When asked why he didn't want to stick it to the Cavaliers, who were hoping to extend their impressive home record, Arenas said, "I already did." He then went on to mention how he helped end the Cavaliers' 13-game win streak last week in Washington.
The Wizards' 109-101 victory left Cleveland in a funk that carried over into the next night when it was hammered in Orlando. But the Cavaliers regained their focus back home on Sunday with a 20-point win against San Antonio. They welcomed back Wallace, who missed the previous 21 games with a broken right leg, and were inspired to snap their two-game losing streak to Washington.

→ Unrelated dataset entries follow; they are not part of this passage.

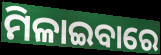
ମିଳାଇବାରେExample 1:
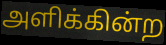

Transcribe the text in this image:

அளிக்கின்ற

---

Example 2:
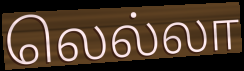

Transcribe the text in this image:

லெல்லா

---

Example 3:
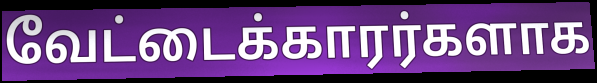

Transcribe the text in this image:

வேட்டைக்காரர்களாக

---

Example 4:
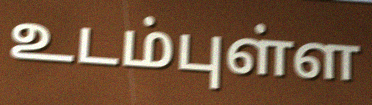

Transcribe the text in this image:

உடம்புள்ள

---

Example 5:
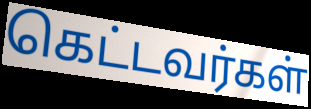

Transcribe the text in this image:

கெட்டவர்கள்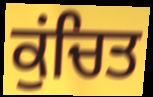
ਕੁਂਚਿਤ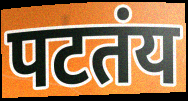
पटतंयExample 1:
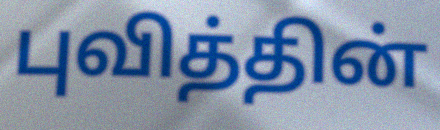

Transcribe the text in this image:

புவித்தின்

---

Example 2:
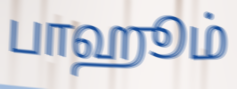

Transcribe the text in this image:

பாஹூம்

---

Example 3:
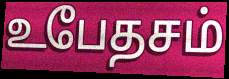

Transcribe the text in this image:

உபேதசம்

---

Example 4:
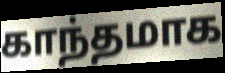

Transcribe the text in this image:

காந்தமாக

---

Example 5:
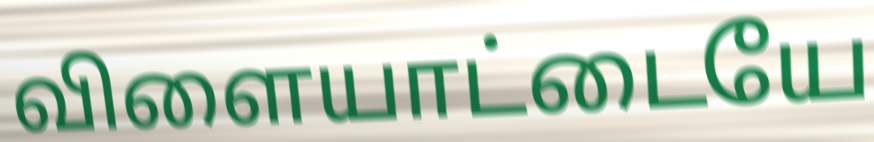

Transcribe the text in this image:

விளையாட்டையே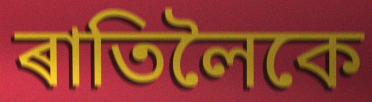
ৰাতিলৈকে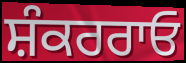
ਸ਼ੰਕਰਰਾਓ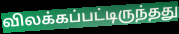
விலக்கப்பட்டிருந்தது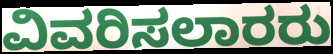
ವಿವರಿಸಲಾರರು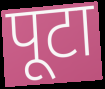
पूटाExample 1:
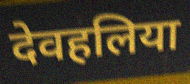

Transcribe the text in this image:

देवहलिया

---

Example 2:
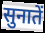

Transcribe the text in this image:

सुनातें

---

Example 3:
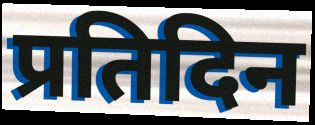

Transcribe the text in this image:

प्रतिदिन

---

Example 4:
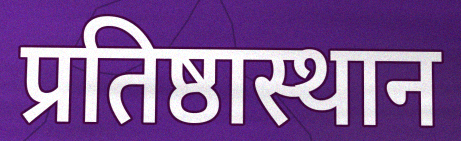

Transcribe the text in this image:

The Wizards didn't help themselves as they missed seven of their first eight shots and had eight turnovers in the first quarter, which led to 12 points for the Cavaliers.
"Knowing the circumstances, knowing what we was up against, knowing what formula has worked in the past, and to come out and do the exact opposite is disappointing," Jamison said. "No excuses. The Wizards, for some reason, when they do something good, take four or five steps back. And we just continue to take steps back."
Only three more steps remain in this dreadful campaign.